My issue with this is that the LLM could just be roleplaying that it doesn't know.

brianwawok

13 days ago

1 reply

To test would just need to edit the rom and switch around the solution. Not sure how complicated that is, likely depends on the rom system.

Workaccount2

13 days ago

I don't know why people still get wrapped around the axle of "training data".

Basically every benchmark worth it's salt uses bespoke problems purposely tuned to force the models to reason and generalize. It's the whole point of ARC-AGI tests.

Unsurprisingly Gemini 3 pro performs way better on ARC-AGI than 2.5 pro, and unsurprisingly it did much better in pokemon.

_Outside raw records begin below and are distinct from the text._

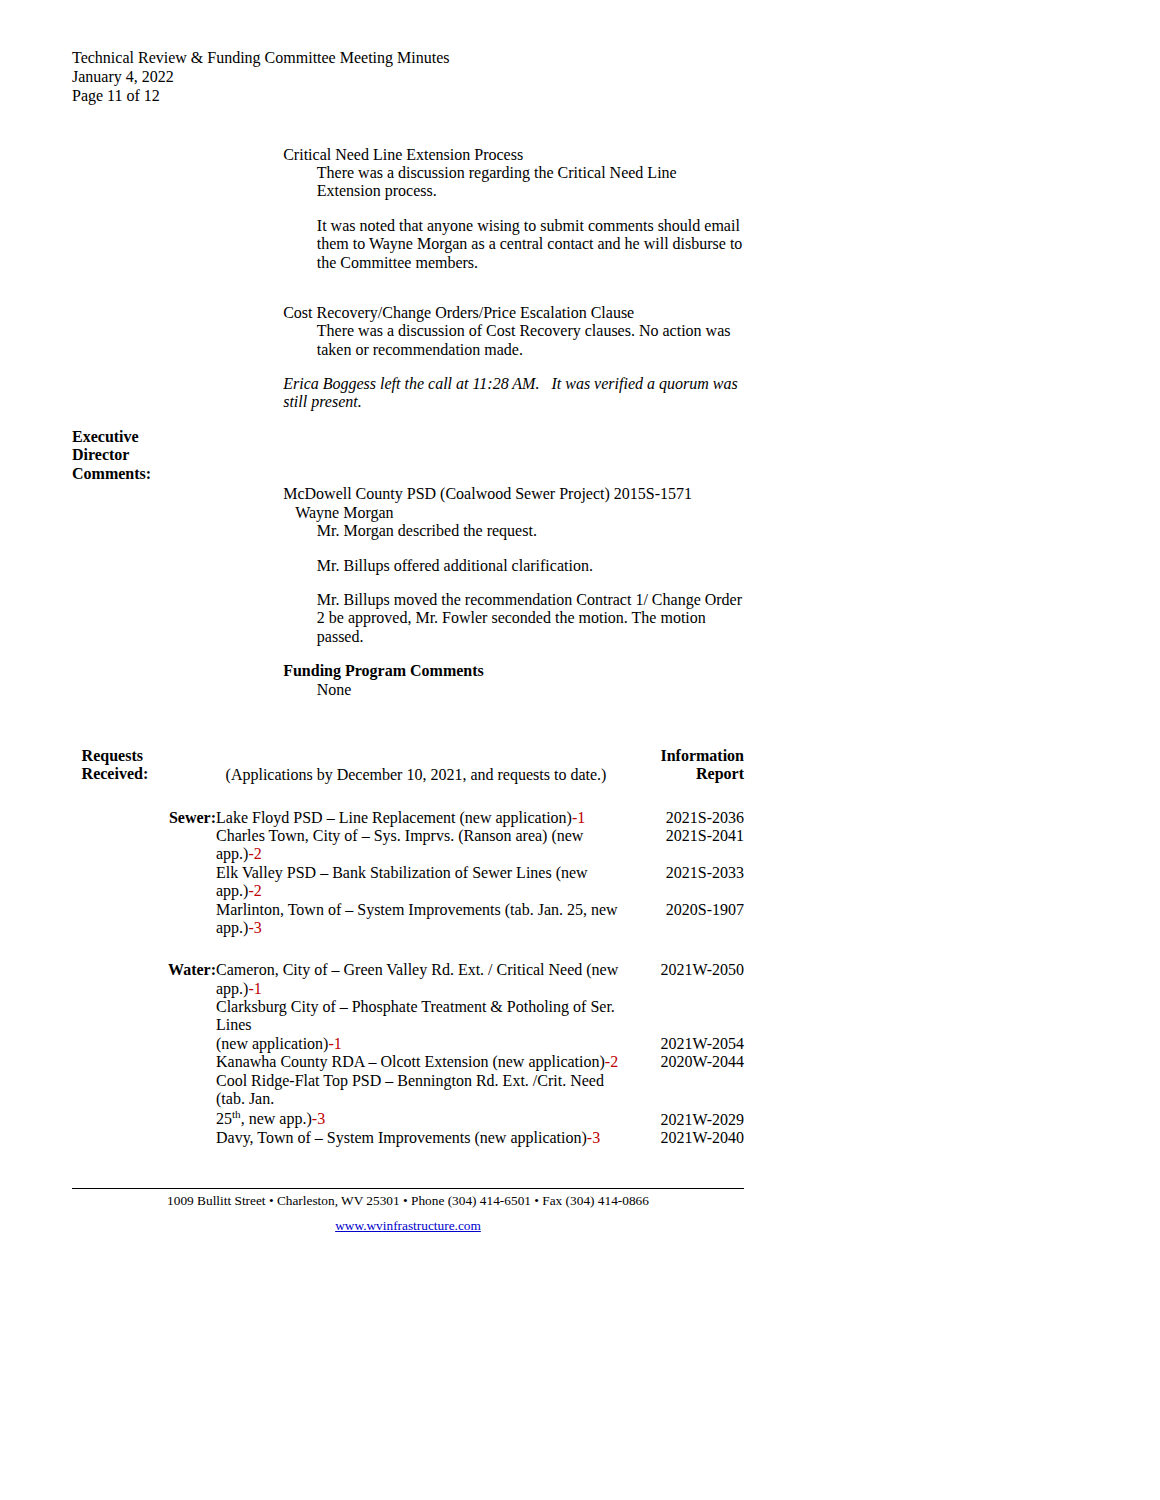Technical Review & Funding Committee Meeting Minutes
January 4, 2022
Page 11 of 12
Critical Need Line Extension Process
There was a discussion regarding the Critical Need Line Extension process.
It was noted that anyone wising to submit comments should email them to Wayne Morgan as a central contact and he will disburse to the Committee members.
Cost Recovery/Change Orders/Price Escalation Clause
There was a discussion of Cost Recovery clauses. No action was taken or recommendation made.
Erica Boggess left the call at 11:28 AM. It was verified a quorum was still present.
Executive
Director
Comments:
McDowell County PSD (Coalwood Sewer Project) 2015S-1571 Wayne Morgan
Mr. Morgan described the request.
Mr. Billups offered additional clarification.
Mr. Billups moved the recommendation Contract 1/ Change Order 2 be approved, Mr. Fowler seconded the motion. The motion passed.
Funding Program Comments
None
| Requests Received: | (Applications by December 10, 2021, and requests to date.) | Information Report |
| Sewer: | Lake Floyd PSD – Line Replacement (new application) -1 | 2021S-2036 |
| | Charles Town, City of – Sys. Imprvs. (Ranson area) (new app.) -2 | 2021S-2041 |
| | Elk Valley PSD – Bank Stabilization of Sewer Lines (new app.) -2 | 2021S-2033 |
| | Marlinton, Town of – System Improvements (tab. Jan. 25, new app.) -3 | 2020S-1907 |
| Water: | Cameron, City of – Green Valley Rd. Ext. / Critical Need (new app.) -1 | 2021W-2050 |
| | Clarksburg City of – Phosphate Treatment & Potholing of Ser. Lines (new application) -1 | 2021W-2054 |
| | Kanawha County RDA – Olcott Extension (new application) -2 | 2020W-2044 |
| | Cool Ridge-Flat Top PSD – Bennington Rd. Ext. /Crit. Need (tab. Jan. 25 th , new app.) -3 | 2021W-2029 |
| | Davy, Town of – System Improvements (new application) -3 | 2021W-2040 |
1009 Bullitt Street • Charleston, WV 25301 • Phone (304) 414-6501 • Fax (304) 414-0866
www.wvinfrastructure.com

The benchmarks, by design, indicate you can mix up the switch puzzle pattern and it will still solve it.

jdiff

13 days ago

1 reply

Of course it is. It's not capable of actually forgetting or suppressing its training data. It's just double checking rather than assuming because of the prompt. Roleplaying is exactly what it's doing. At any point, it may stop doing that and spit out an answer solely based on training data.

It's a big part of why search overview summaries are so awful. Many times the answers are not grounded in the material.

wavemode

13 days ago

It may actually have the opposite effect - the instruction to not use prior knowledge may have been what caused Gemini 3 to assume incorrect details about how certain puzzles worked and get itself stuck for hours. It knew the right answer (from some game walkthrough in its training data), but intentionally went in a different direction in order to pretend that it didn't know. So, paradoxically, the results of the test end up worse than if the model truly didn't know.

stavros

13 days ago

Doesn't know what? This isn't about the model forgetting the training data, of course it can't do that any more than I can say "press the red button. Actually, forget that, press whatever you want" and have you actually forget what I said.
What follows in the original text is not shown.